Given records START

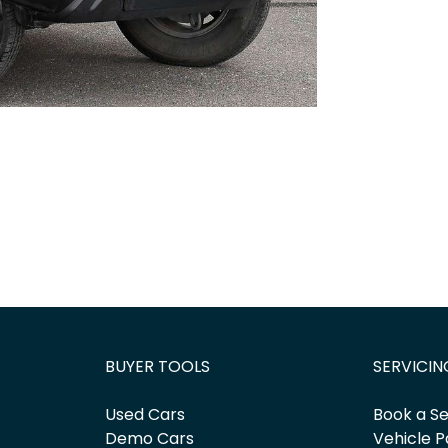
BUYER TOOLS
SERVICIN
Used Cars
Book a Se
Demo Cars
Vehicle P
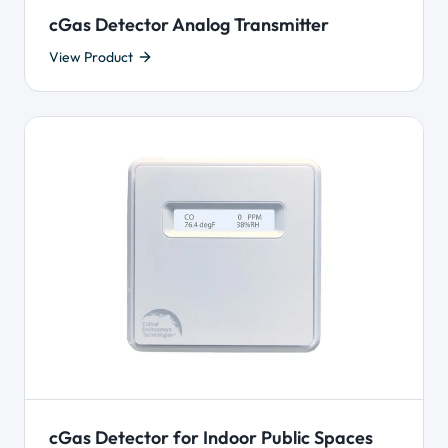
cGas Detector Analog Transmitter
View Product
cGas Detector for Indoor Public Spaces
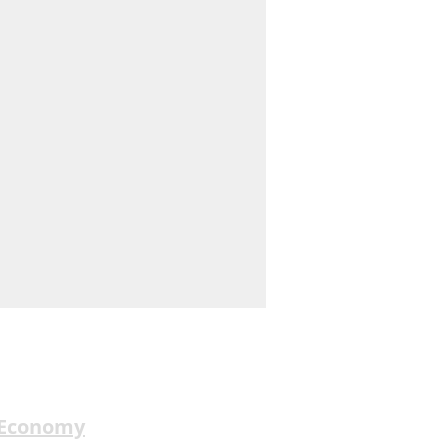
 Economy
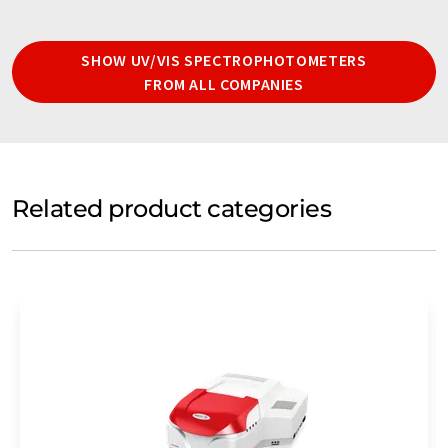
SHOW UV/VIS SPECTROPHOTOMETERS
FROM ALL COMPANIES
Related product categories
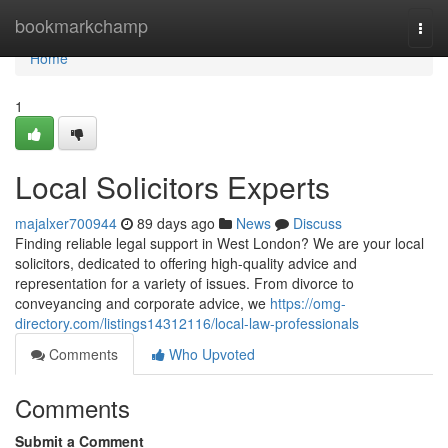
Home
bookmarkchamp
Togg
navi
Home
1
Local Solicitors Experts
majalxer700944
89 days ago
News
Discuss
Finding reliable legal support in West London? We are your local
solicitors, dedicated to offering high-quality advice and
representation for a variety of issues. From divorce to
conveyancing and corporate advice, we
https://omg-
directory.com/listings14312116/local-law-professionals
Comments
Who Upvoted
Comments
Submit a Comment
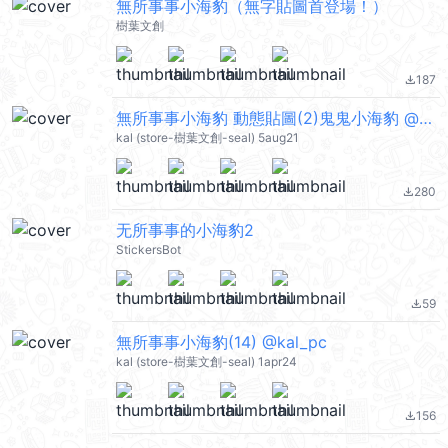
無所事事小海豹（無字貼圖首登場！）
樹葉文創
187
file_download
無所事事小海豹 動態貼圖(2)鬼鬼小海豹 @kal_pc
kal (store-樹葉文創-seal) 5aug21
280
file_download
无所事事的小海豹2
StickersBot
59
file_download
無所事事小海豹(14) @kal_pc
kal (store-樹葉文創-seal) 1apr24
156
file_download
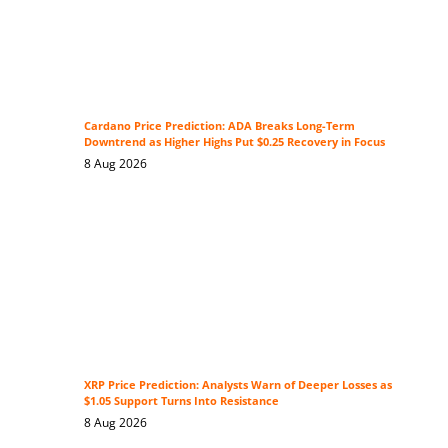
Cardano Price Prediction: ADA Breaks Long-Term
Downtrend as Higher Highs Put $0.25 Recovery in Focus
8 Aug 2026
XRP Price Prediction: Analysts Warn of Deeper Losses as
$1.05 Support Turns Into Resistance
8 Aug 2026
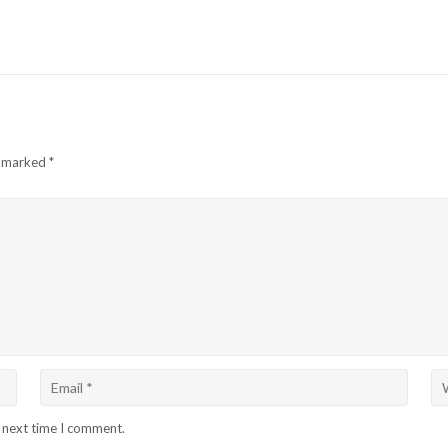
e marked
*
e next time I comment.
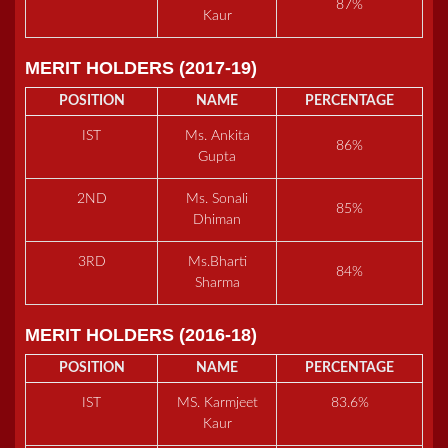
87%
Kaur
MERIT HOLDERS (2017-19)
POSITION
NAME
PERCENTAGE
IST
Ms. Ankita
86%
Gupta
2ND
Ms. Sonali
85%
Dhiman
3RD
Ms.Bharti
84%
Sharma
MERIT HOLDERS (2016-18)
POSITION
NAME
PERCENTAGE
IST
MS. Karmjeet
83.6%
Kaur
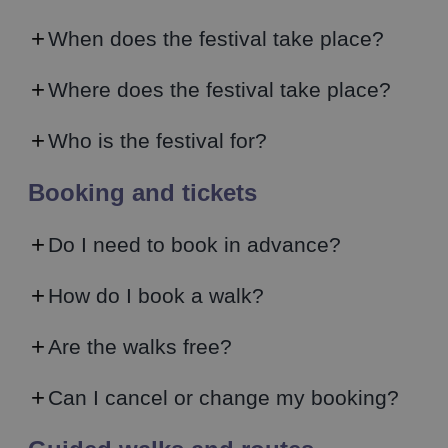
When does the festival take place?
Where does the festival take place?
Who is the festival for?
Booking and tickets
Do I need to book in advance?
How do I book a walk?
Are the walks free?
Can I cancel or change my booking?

Given records END

• What the task asks
Output every entry above exactly as written, but omit the pictures.

• Solution for this exercise
BUYER TOOLS
SERVICIN
Used Cars
Book a Se
Demo Cars
Vehicle P
cGas Detector Analog Transmitter
View Product
cGas Detector for Indoor Public Spaces
 Economy
SHOW UV/VIS SPECTROPHOTOMETERS
FROM ALL COMPANIES
Related product categories
Home
bookmarkchamp
Togg
navi
Home
1
Local Solicitors Experts
majalxer700944
89 days ago
News
Discuss
Finding reliable legal support in West London? We are your local
solicitors, dedicated to offering high-quality advice and
representation for a variety of issues. From divorce to
conveyancing and corporate advice, we
https://omg-
directory.com/listings14312116/local-law-professionals
Comments
Who Upvoted
Comments
Submit a Comment
無所事事小海豹（無字貼圖首登場！）
樹葉文創
187
file_download
無所事事小海豹 動態貼圖(2)鬼鬼小海豹 @kal_pc
kal (store-樹葉文創-seal) 5aug21
280
file_download
无所事事的小海豹2
StickersBot
59
file_download
無所事事小海豹(14) @kal_pc
kal (store-樹葉文創-seal) 1apr24
156
file_download
Cardano Price Prediction: ADA Breaks Long-Term
Downtrend as Higher Highs Put $0.25 Recovery in Focus
8 Aug 2026
XRP Price Prediction: Analysts Warn of Deeper Losses as
$1.05 Support Turns Into Resistance
8 Aug 2026
e marked
*
e next time I comment.
87%
Kaur
MERIT HOLDERS (2017-19)
POSITION
NAME
PERCENTAGE
IST
Ms. Ankita
86%
Gupta
2ND
Ms. Sonali
85%
Dhiman
3RD
Ms.Bharti
84%
Sharma
MERIT HOLDERS (2016-18)
POSITION
NAME
PERCENTAGE
IST
MS. Karmjeet
83.6%
Kaur
When does the festival take place?
Where does the festival take place?
Who is the festival for?
Booking and tickets
Do I need to book in advance?
How do I book a walk?
Are the walks free?
Can I cancel or change my booking?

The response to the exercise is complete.